Volatility picture Volatility · Dec 25, 2013 · Viewed 9.1k times · Source

Related: Why can't variable names start with numbers?

Is there a technical reason why spaces aren't allowed in variable names or is it down to convention?

For example, what's stopping us from doing something like this?:

average score = sum of scores / number of scores

The only issue that comes to mind is keywords, but one could simply restrict the use of them in a variable name, and the lexer would be able to distinguish between part of a variable and a keyword.

Answer

Jon Purdy picture Jon Purdy · Dec 25, 2013

There’s no fundamental reason, apart from the decisions of language designers and a history of single-token identifiers.
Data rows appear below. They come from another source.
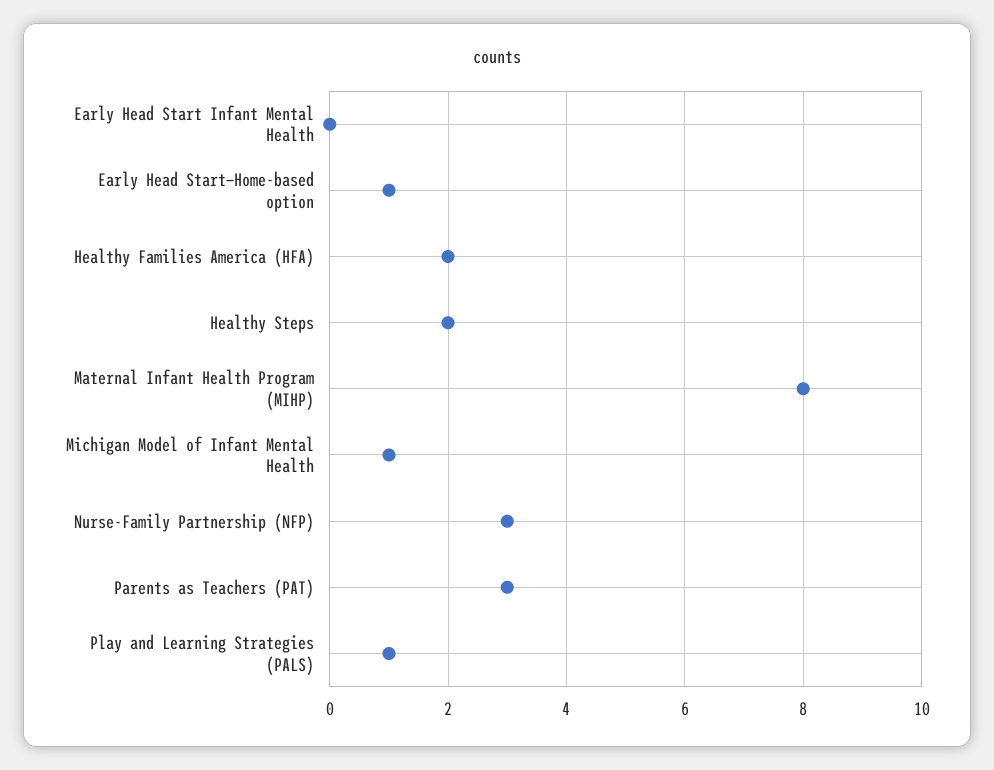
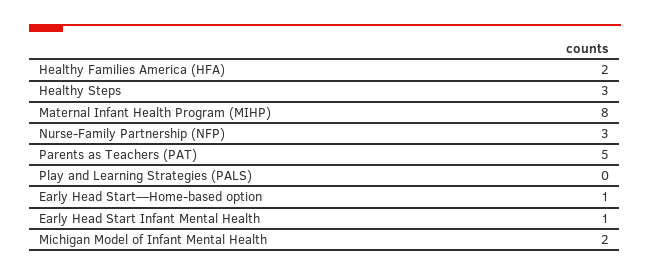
  {
-   "Early Head Start Infant Mental Health": 0,
+   "Early Head Start Infant Mental Health": 1,
    "Early Head Start—Home-based option": 1,
    "Healthy Families America (HFA)": 2,
-   "Healthy Steps": 2,
+   "Healthy Steps": 3,
    "Maternal Infant Health Program (MIHP)": 8,
-   "Michigan Model of Infant Mental Health": 1,
+   "Michigan Model of Infant Mental Health": 2,
    "Nurse-Family Partnership (NFP)": 3,
-   "Parents as Teachers (PAT)": 3,
+   "Parents as Teachers (PAT)": 5,
-   "Play and Learning Strategies (PALS)": 1
+   "Play and Learning Strategies (PALS)": 0
  }

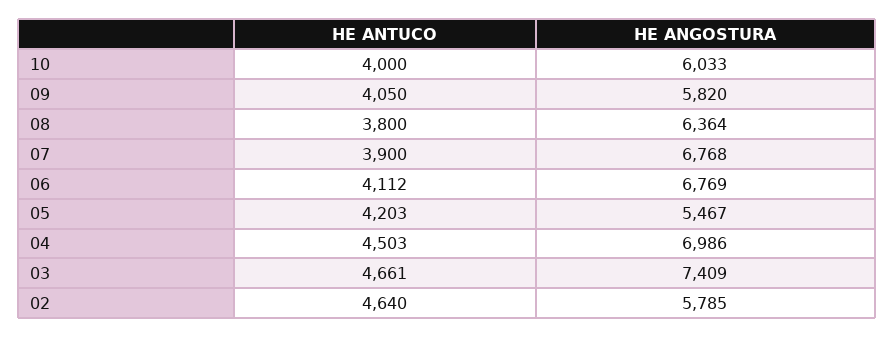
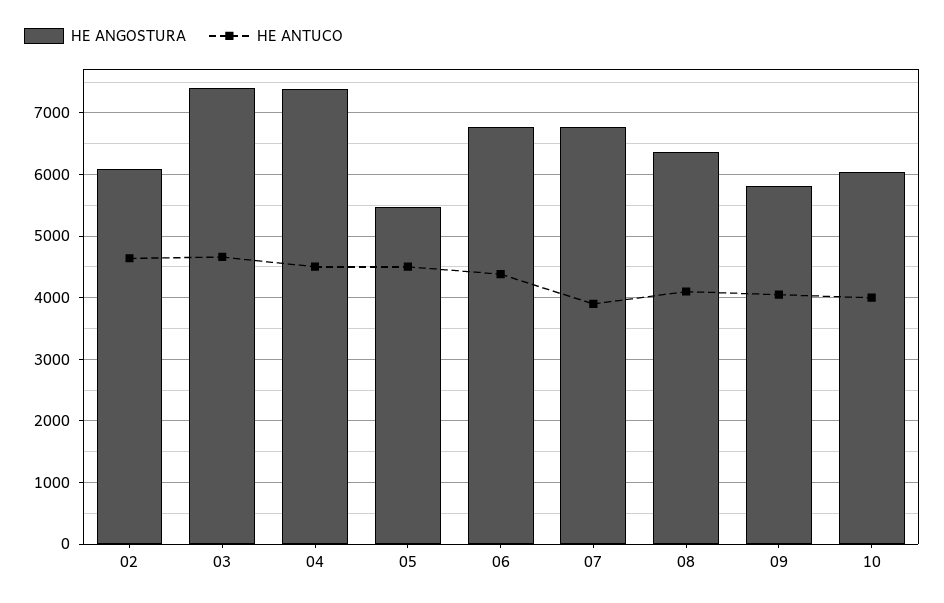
  {
    "HE ANTUCO": {
      "10": 4000,
      "09": 4050,
-     "08": 3800,
+     "08": 4100,
      "07": 3900,
-     "06": 4112,
+     "06": 4400,
-     "05": 4203,
+     "05": 4500,
      "04": 4503,
      "03": 4661,
      "02": 4640
    },
    "HE ANGOSTURA": {
      "10": 6033,
      "09": 5820,
      "08": 6364,
      "07": 6768,
      "06": 6769,
      "05": 5467,
-     "04": 6986,
+     "04": 7400,
      "03": 7409,
-     "02": 5785
+     "02": 6100
    }
  }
Some languages in fact do allow multi-token identifiers: MultiMedia Fusion’s expression language, some Mac spreadsheet/notebook software whose name escapes me, and I’m sure of others. There are several considerations that make the problem nontrivial, though.

Presuming the language is free-form, you need a canonical representation, so that an identifier like account name is treated the same regardless of whitespace. A compiler would probably need to use some mangling convention to please a linker. Then you have to consider the effect of that on foreign exports—why C++ has the extern "C" linkage specifier to disable mangling.

Keywords are an issue, as you have seen. Most C-family languages have a lexical class of keywords distinct from identifiers, which are not context-sensitive. You cannot name a variable class in C++. This can be solved by disallowing keywords in multi-token identifiers:

if account age < 13 then child account = true;

Here, if and then cannot be part of an identifier, so there is no ambiguity with account age and child account. Alternatively, you can require punctuation everywhere:

if (account age < 13) {
  child account = true;
}

The last option is to make keywords pervasively context-sensitive, leading to such monstrosities as:

IF IF = THEN THEN ELSE = THEN ELSE THEN = ELSE

The biggest issue is that juxtaposition is an extremely powerful syntactic construct, and you don’t want to occupy it lightly. Allowing multi-token identifiers prevents using juxtaposition for another purpose, such as function application or composition. Far better, I think, just to allow most nonwhitespace characters and thereby permit such identifiers as canonical-venomous-frobnicator. Still plenty readable but with fewer opportunities for ambiguity.